The Express Tribune – Pakistan
By Our Correspondent
“The government is also looking for exploration activities in Afghanistan, Morocco and the US,” says Dr Asim hussain. PHOTO: PID/FILE
ISLAMABAD: Adviser to the Prime Minister on Petroleum and Natural Resources Dr Asim Hussain has revealed that the government is mulling purchasing a shale gas field in the United States in an effort to tap a cheaper source of energy to meet growing needs of Pakistan.
Addressing a press conference here on Tuesday, Hussain said huge reserves of shale gas had been discovered in the US, “therefore, we are considering investing in a shale gas field to ensure gas supply to Pakistan.”
Discussing Pakistan Petroleum Limited’s (PPL) interest in Iraq, he stressed that the company would explore oil and gas reserves there as the Iraqi cabinet had approved the award of a block to PPL, which it had won in bidding.
“The government is also looking for exploration activities in Afghanistan, Morocco and the US,” he said.
Hussain said the government had planned to add one billion cubic feet of gas per day (bcfd) from local sources by the fourth quarter of next year.
In addition to this, the petroleum ministry has sent a summary to the Economic Coordination Committee (ECC) of the cabinet, proposing import of 1 bcfd of liquefied natural gas (LNG). In this programme, 200 mmcfd of LNG will be imported on fast track and 800 mmcfd will be purchased under long-term arrangements.
Acknowledging that winter this year would be tough in terms of gas shortfall, Hussain stressed that the shortage would be manageable through implementing a load management programme.
He claimed that the gas shortfall would come to an end in two years as the government was making all possible efforts to overcome the crisis.
Following the approval of Petroleum Policy 2012, he said, gas exploration and production companies had accelerated their activities. ENI has discovered reserves of 300 to 400 billion cubic feet and 30 mmcfd will flow every day from this point.
Hussain said the government had cancelled licences of four blocks, which were not performing well and exploration work there was poor.
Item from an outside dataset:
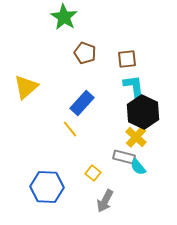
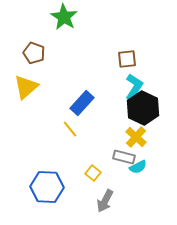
brown pentagon: moved 51 px left
cyan L-shape: rotated 40 degrees clockwise
black hexagon: moved 4 px up
cyan semicircle: rotated 78 degrees counterclockwise
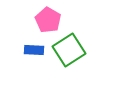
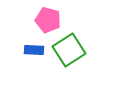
pink pentagon: rotated 15 degrees counterclockwise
On the other hand, 52 blocks have been auctioned in the last four years.
The Oil and Gas Development Company (OGDC) will explore 36 wells in a year and oil production is expected to increase to 100,000 barrels per day by April next year.
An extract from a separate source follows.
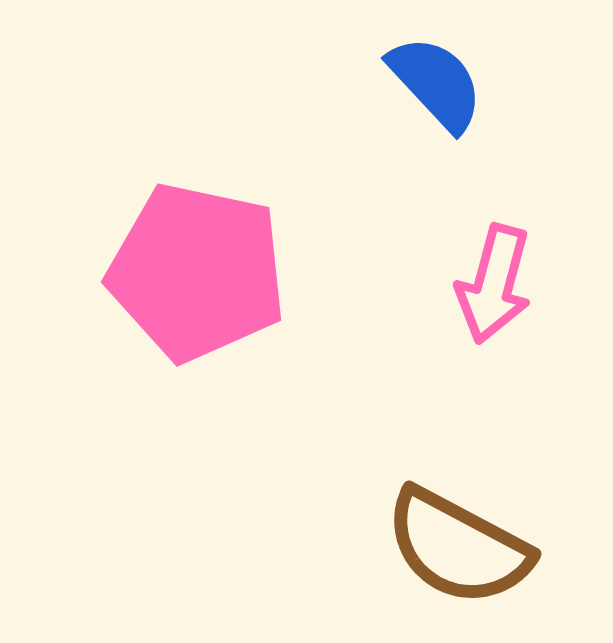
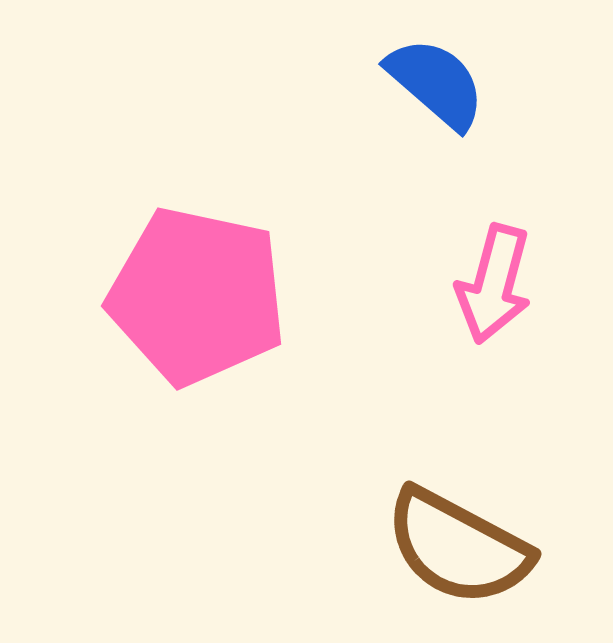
blue semicircle: rotated 6 degrees counterclockwise
pink pentagon: moved 24 px down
In order to highlight incentives in the new policy and attract investment in oil and gas exploration, the government has planned to conduct road shows in different places including Dubai, London and Houston.
Talking about Turkmenistan-Afghanistan-Pakistan-India (TAPI) gas pipeline project, Hussain said negotiations were going on and soon things would be settled.
He also said Pakistan State Oil (PSO) would set up an oil refinery in Khyber-Pakhtunkhwa.
PML-N proposal rejected
Hussain rejected a suggestion from the Pakistan Muslim League-Nawaz (PML-N) that oil prices should be revised once in a month in order
to provide relief to the consumers, terming it an attempt “to put Pakistan into darkness”.
Leader of Opposition in the National Assembly Chaudhry Nisar Ali Khan of PML-N had stated in the house that they would move a resolution for replacing the current weekly review of oil prices with a monthly review.
However, Hussain declared that the government would not change the current mechanism, arguing all over the world fuel prices were revised every day.
Published in The Express Tribune, October 3rd, 2012.